So, I’d say Labor of Love was a smashing success for Steel
Rain Brewing! We took home gold in the
Strong Belgian Ale category with our Fiddler’s Green Farmhouse Ale! Both scorecards had great comments about the
beer, especially about how dry it ended up.
I’ll be using that Wyeast 3711 on all my saisons from now on! The only negative was one judge would have
liked to have seen better head retention.

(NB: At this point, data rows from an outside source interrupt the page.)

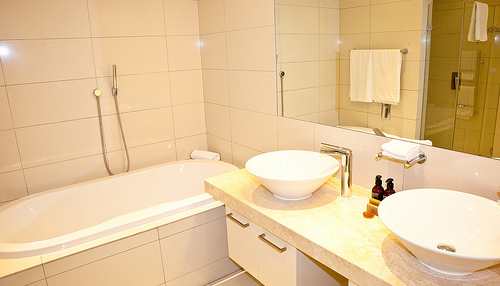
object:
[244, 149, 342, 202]
sink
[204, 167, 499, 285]
counter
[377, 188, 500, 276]
sink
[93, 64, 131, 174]
hose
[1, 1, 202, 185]
wall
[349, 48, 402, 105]
towel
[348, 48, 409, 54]
bar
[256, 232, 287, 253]
handles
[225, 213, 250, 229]
drawer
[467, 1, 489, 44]
towel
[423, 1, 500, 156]
door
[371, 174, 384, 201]
toiletries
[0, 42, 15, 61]
light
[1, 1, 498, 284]
room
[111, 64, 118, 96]
shower head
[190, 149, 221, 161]
towel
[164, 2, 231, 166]
corner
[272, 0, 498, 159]
mirror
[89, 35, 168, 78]
tile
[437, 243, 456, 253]
drain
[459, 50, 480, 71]
cloth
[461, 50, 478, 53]
holder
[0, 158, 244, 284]
tub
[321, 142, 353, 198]
faucet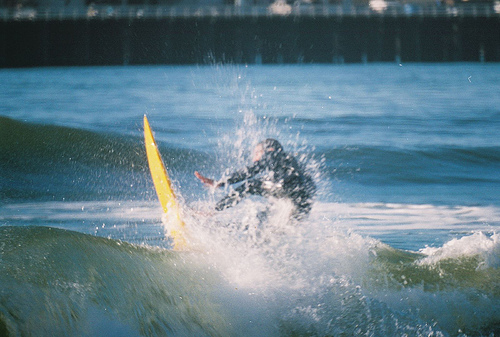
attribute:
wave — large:
[0, 225, 497, 335]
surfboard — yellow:
[143, 112, 191, 242]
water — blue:
[2, 61, 498, 335]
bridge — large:
[0, 2, 498, 63]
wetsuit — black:
[212, 143, 321, 217]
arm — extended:
[221, 150, 276, 190]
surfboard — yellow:
[139, 109, 181, 238]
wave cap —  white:
[416, 230, 498, 271]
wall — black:
[0, 12, 497, 67]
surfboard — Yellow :
[137, 109, 222, 275]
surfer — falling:
[193, 137, 327, 252]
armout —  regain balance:
[175, 122, 318, 222]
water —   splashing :
[176, 203, 337, 332]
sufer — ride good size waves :
[140, 73, 339, 250]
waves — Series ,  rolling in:
[25, 73, 138, 181]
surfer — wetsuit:
[205, 126, 356, 269]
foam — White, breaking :
[198, 200, 318, 285]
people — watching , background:
[206, 126, 307, 258]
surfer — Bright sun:
[192, 109, 336, 276]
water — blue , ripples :
[181, 60, 451, 140]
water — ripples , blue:
[136, 60, 395, 127]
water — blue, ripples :
[66, 46, 375, 121]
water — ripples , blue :
[64, 60, 401, 117]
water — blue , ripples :
[30, 32, 423, 149]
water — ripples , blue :
[52, 59, 396, 142]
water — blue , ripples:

Killer Junior didn’t score nearly as well, though, with both
judges commenting that it was watery and very astringent. Since it was very good the first time around,
I’ll go back and see what I might have done differently, and then try it again
a third time and try to get it right! It
was really good the first time, and still pretty good, I thought, this
time. Obviously the judges
disagreed. It happens!
We’ve got Operation Bravo coming up next, at Shannon Brewing
Company in Keller. I’m entering Canon de
12, a Belgian Dark Strong Ale (sometimes called a Belgian quad). It should be pretty much done fermenting by
now, and the yeast should be working hard cleaning up after themselves! I’ll probably try to keg it after we get home
from vacation. My plan is to naturally
carbonate a handful of bottles, then the rest in the keg. Belgians are almost always naturally
carbonated, so I’m going to stick with that.
Not sure if I’m going to repitch yeast at kegging time or not yet. That’s sitting in the pantry working away at
around 78F. There’s a new beer
fermenting in the chest freezer now.
The blonde ale I’m doing for the baby show for my brother
and his wife is all brewed and should also be ready for the keg when we get
back from vacation. I missed my OG by a
bit, I was under again. I’ve missed my
target a few times in a row now; I’m not getting the efficiencies that I had been. I might start trying a
double-crush on the grains and see if that helps. I really don’t care what the number is, as
long as I can stay consistent, I can make up for lower efficiency with more
grain.
Anyway, that’s it for now.
In case anyone reading wants to try their hand at making their own great
saison, here’s the recipe I used for the gold medal winner!
11lbs
Dingemanns Pilsner
Mash at 151F
for 90 minutes
90 minute
boil
1oz Cascade
@ 60
1oz Cascade
@ 15
1oz Cascade
@ 5
1oz Cascade
dry-hopped for last 5 days of fermentation
Wyeast 3711
starter
Pitched at
65F and kept it there for 3 days or so, then let it free rise to 76 and kept it
there for another 10 days or so. After
that, it went into the house and sat in the pantry at ~78F ambient for another
week before going into the keg. Carbed
cold in the keg (warm in bottles) to 2.8 volumes of CO2.